• [Tarefas]:
A - Responda, por favor, a estas perguntas sobre o texto acerca de Luis de Cernuda:
(i) Em que cidade e em que data nasceu Luis de Cernuda?
(ii) Quantos poemas reúne o livro Perfil do ar?
(iii) Em que cidade estava Cernuda como leitor em 1929?
B - Altere o trecho do texto sobre Luis de Cernuda que vai de "Depois intitulados Primeiros" até "transformar em exílio.", trocando "Toulouse" por "Bordéus", e escreva-o de novo.

====== Excerto da página

Luis de Cernuda
Antologia Poética
Luis de Cernuda Bidon, nasceu em Madrid, a 21 de Setembro de 1902, vindo a falecer em Novembro 1963, no México. A sua infância terá sido silenciosa e solitária, entre pais austeros e duas irmãs mais velhas. Começa a escrever versos aos catorze anos, mas destrói todos os esboços poéticos da adolescência.
Em 1927 edita Perfil do ar, um conjunto de 23 poemas já publicados dois anos antes, na «Revista de Ocidente», por interferência de Pedro Salinas. O livro é mal recebido pela crítica (e o poeta não o vai esquecer), mas leva a que Cernuda venha a ser incluído na «generación de 27», nome dado ao grupo que se destacou quando do centenário da morte de Góngora, em Sevilha. Lorca, Alberti, Dámaso Alonso, Jorge Guillén e Pedro Salinas, encabeçados por Juan Rámon Jiménez, elegem Góngora como seu representante, um outro defensor da poesia pura, hipotético antecessor das formulações de Valéry. Cernuda, apenas espectador no momento, acaba por estabelecer laços de amizade com os outros poetas.
Depois intitulados Primeiros Versos, aqueles poemas revelam já algumas das características próprias que se irão desenvolver na obra posterior: o diálogo formal com os grandes do «siglo de oro», como Garcilaso, e temático com os franceses Reverdy e Mallarmé, depois substituídos pelos surrealistas, Éluard, Breton e Aragon em Um rio, um amor de 1929. Neste ano, Cernuda está em Toulouse como leitor, a primeira das viagens que acabarão por se transformar em exílio.
Dois anos depois começa Os prazeres proibidos. Ao abandono do automatismo inconsciente corresponde um aumento do tom lírico. Mantém, no entanto, algumas das técnicas surrealistas, e os versos tornam-se mais longos. Sob o tema do amor expõe e defende a vivência dolorosa da homossexualidade, explorando a dicotomia entre o desejo de posse e a distância relativamente ao objecto amado: «Aproximava apenas um corpo interrogante,/ Porque ignorava que o desejo é uma pergunta/ Cuja resposta não existe.» («Não Dizia Palavras»).

============
====== Dados disponíveis

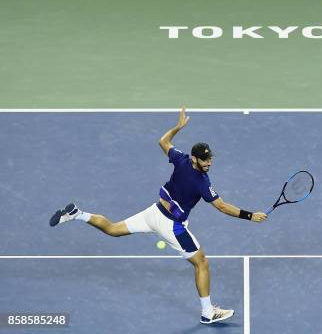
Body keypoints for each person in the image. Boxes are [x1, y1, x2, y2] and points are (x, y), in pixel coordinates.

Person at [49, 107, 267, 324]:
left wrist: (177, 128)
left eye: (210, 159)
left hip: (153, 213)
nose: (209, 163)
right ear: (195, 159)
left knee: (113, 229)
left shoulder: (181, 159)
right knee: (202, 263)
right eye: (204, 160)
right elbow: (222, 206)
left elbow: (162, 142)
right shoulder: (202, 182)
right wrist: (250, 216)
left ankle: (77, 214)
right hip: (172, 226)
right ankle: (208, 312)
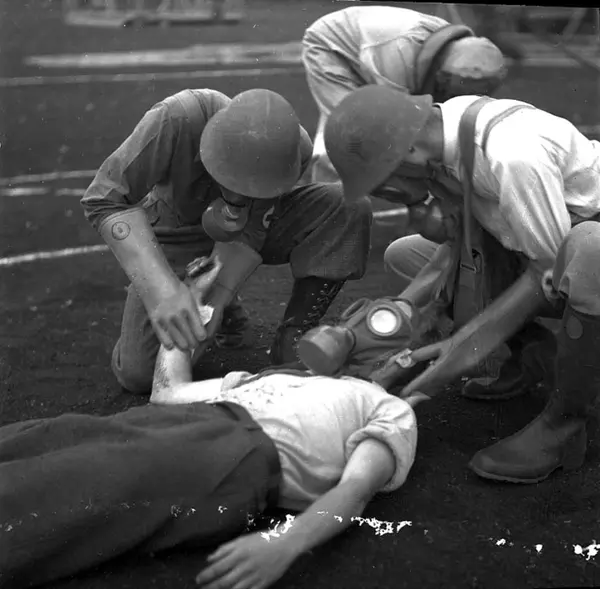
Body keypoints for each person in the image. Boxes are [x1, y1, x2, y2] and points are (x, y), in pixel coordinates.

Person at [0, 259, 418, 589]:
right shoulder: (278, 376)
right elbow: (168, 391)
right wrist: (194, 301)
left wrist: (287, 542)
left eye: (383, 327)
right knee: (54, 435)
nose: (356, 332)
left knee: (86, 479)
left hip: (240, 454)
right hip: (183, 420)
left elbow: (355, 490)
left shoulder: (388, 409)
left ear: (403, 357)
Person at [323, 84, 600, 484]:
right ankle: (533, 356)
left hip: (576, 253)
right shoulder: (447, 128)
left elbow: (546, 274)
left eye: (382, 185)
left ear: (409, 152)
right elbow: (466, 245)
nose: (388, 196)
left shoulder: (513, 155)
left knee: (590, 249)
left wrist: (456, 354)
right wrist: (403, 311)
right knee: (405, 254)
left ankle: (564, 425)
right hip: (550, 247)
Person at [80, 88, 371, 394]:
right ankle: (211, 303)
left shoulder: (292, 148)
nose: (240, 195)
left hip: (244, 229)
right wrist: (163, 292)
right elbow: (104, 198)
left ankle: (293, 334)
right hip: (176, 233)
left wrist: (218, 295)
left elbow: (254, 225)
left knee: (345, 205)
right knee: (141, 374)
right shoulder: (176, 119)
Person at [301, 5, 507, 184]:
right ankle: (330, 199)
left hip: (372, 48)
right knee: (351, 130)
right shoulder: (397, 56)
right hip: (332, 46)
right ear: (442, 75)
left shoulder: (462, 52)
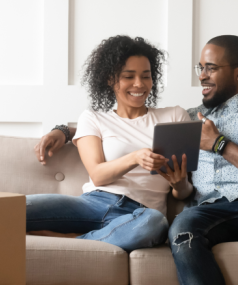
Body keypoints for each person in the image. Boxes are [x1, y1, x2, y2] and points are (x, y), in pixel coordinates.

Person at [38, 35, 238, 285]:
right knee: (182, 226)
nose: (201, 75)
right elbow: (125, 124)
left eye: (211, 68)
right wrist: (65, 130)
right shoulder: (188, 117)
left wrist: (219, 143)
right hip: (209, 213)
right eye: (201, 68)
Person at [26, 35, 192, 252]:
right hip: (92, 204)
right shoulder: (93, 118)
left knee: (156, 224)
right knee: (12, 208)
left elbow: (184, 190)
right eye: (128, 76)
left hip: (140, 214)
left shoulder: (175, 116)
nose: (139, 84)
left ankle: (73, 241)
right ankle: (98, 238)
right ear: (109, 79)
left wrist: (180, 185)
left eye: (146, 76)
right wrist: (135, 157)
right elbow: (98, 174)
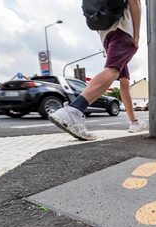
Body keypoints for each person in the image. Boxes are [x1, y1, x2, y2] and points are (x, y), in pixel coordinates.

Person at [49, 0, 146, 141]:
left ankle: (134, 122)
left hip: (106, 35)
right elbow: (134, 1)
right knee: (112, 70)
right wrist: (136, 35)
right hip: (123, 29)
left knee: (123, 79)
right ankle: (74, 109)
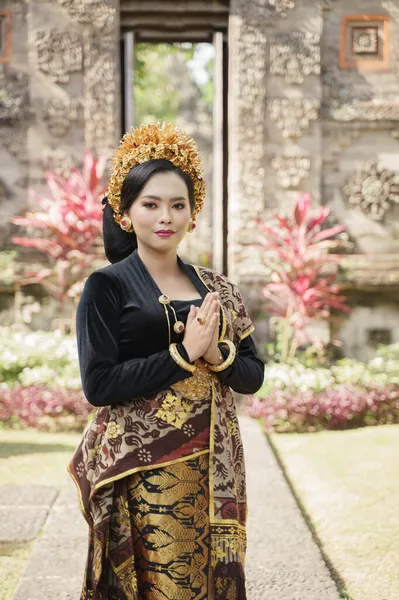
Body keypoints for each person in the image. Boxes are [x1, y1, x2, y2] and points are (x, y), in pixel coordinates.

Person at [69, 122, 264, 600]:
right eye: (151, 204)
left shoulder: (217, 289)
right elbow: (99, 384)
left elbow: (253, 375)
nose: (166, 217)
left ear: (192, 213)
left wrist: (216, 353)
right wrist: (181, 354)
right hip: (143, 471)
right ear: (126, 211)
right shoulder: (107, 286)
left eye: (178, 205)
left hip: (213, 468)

============

• [Respostas]:
A -
(i) Em Madrid, a 21 de Setembro de 1902.
(ii) 23 poemas.
(iii) Em Toulouse.

B -
Depois intitulados Primeiros Versos, aqueles poemas revelam já algumas das características próprias que se irão desenvolver na obra posterior: o diálogo formal com os grandes do «siglo de oro», como Garcilaso, e temático com os franceses Reverdy e Mallarmé, depois substituídos pelos surrealistas, Éluard, Breton e Aragon em Um rio, um amor de 1929. Neste ano, Cernuda está em Bordéus como leitor, a primeira das viagens que acabarão por se transformar em exílio.